One every century, on an unknown date, the college is visited by an
auditor to inspect the library. So a lot of trouble to simply become
the custodians of a burdensome collection of ancient, yellowing tomes
without any appear to scholars, but the college was in financial dire
straits in 1692 and could not afford to turn the bequest down.
All
of the conditions Wyndham placed on the college was the first domino
stone to fall in a long series of events that resulted in several
deaths, but I'll return to that aspect of the plot later on in the
review.
First
of all, there's the police investigation and Quy finds herself
working on the inside of the college to help her policeman friend,
Mike Parsons, with clearing up the numerous questions surrounding the
death of the young student. One of them is what Philip was doing in
the library, after dark, and how he obtained access to the vault-like
room, but there's also the inexplicable pool of wet blood around the
head of the stiffened body – as he was not a haemophiliac. Quy is
the kept the busiest with sorting out the mess of Philip's college
life. Philip was "a grammar-school boy," with poor
parents, who was not very popular with his more well-to-do peers,
such as his roommate, but lately, he had ready cash to spend. Who did
he get the money? Why did his roommate, Jack Taversham, suddenly
disappear? And how is all of this related to the drowning of a medic
student in the fountain pool?
What
impressed me the most about all of the plot-threads is not only how
tightly they're interwoven with one another, but how they're depended
upon one another to have played out in the way they did. It's like
one, long row of falling domino stones that began in the late 1600s
and if one thing had gone differently nobody would have died.
If
the Wyndham Bequest had not such idiotic, strenuous conditions the
subsequent tragedies would simply not have happened. If the Domestic
Bursar of St. Agatha's College had assigned Philip and Jack to
different rooms, the former probably would not have died on the cold
floor of the library. If Philip had not planned an Easter holiday in
Kashmir or forgot his appointment with Quy to get holiday
inoculations he would certainly not have died (etc, etc, etc).
It's
one of the best examples of the Merrivalean "blinkin'
awful cussedness of things in general" at work, which is
a lovely way to structure a plot, but it should be pointed out that
the actual clues are rather thinly spread around – which might be a
problem for an armchair detective. There is, however, an important
clue hidden early on in the story that should tell you what Philip
was doing in the library and how he got pass the locked door, but, as
you probably guessed from this blog-post, that's only a minor part of
the overall plot. So you have to keep that in mind when you pick up
The Wyndham Case.
All
in all, The Wyndham Case is a well-written mystery novel, like
a modern Crime Queen, with a tricky plot structure that's as unusual
as it satisfying, but not one that really lends itself to the reader
who wants to play armchair detective. Once again, you have to keep
that in mind. However, in spite of this minor reserve, The Wyndham
Case is light-years ahead, in overall quality, of pretty much 99%
of what has been published since the 1960s under the banner of
crime-and detective fiction. I can specifically recommend the book to
readers who love the Golden Age Crime Queens and their followers.
Finally,
the next blog-post will probably be a review of a locked room novel,
but I'm torn between two options. One of them is a writer from the
seventies and eighties who penned three locked room mysteries and the
other one is an obscure Dutch novel from the early 2000s with a very
unusual impossible situation. Ah, luxury problems!
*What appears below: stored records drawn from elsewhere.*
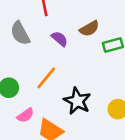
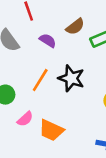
black star: (77, 101) -> (71, 78), moved

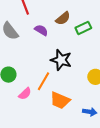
orange line: (40, 80) -> (44, 81), moved
orange trapezoid: (51, 130) -> (60, 100), moved

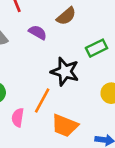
green rectangle: (83, 28) -> (97, 48), moved
pink semicircle: (25, 94) -> (18, 118), turned 144

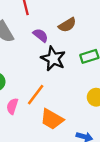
black star: (65, 72) -> (53, 59), moved

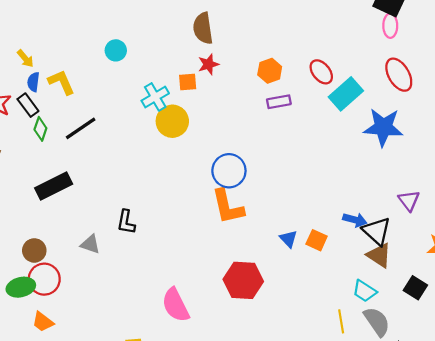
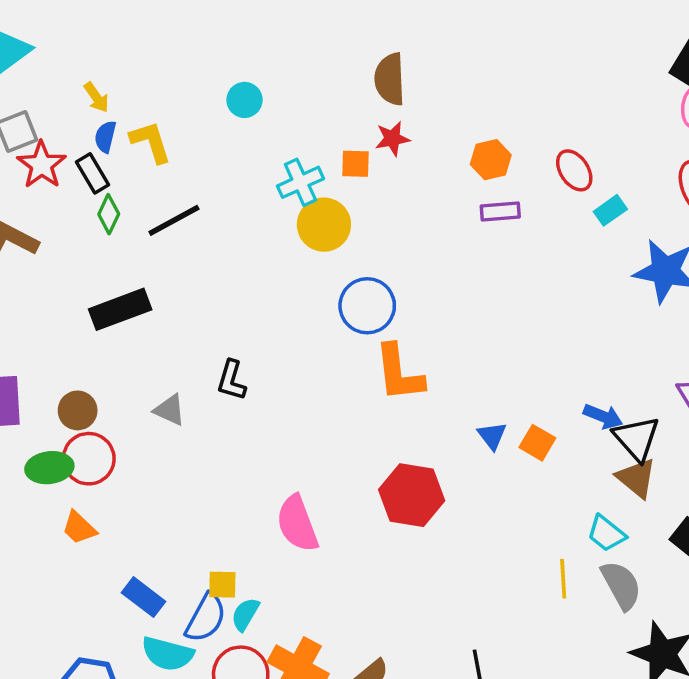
cyan rectangle: (346, 94) -> (610, 210), size x0.6
blue circle: (229, 171) -> (367, 306), moved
Interesting review as like you I have enjoyed Walsh's Wimsey continuations, but I have yet to try any of her own series. I'll have to bear this title in mind.
ReplyDeleteYou should give this series, or at least this book, a shot if you liked her Wimsey continuations. It's reads like a modern Crime Queen. I'll certainly return to the Imogen Quy mysteries in the not so distant future.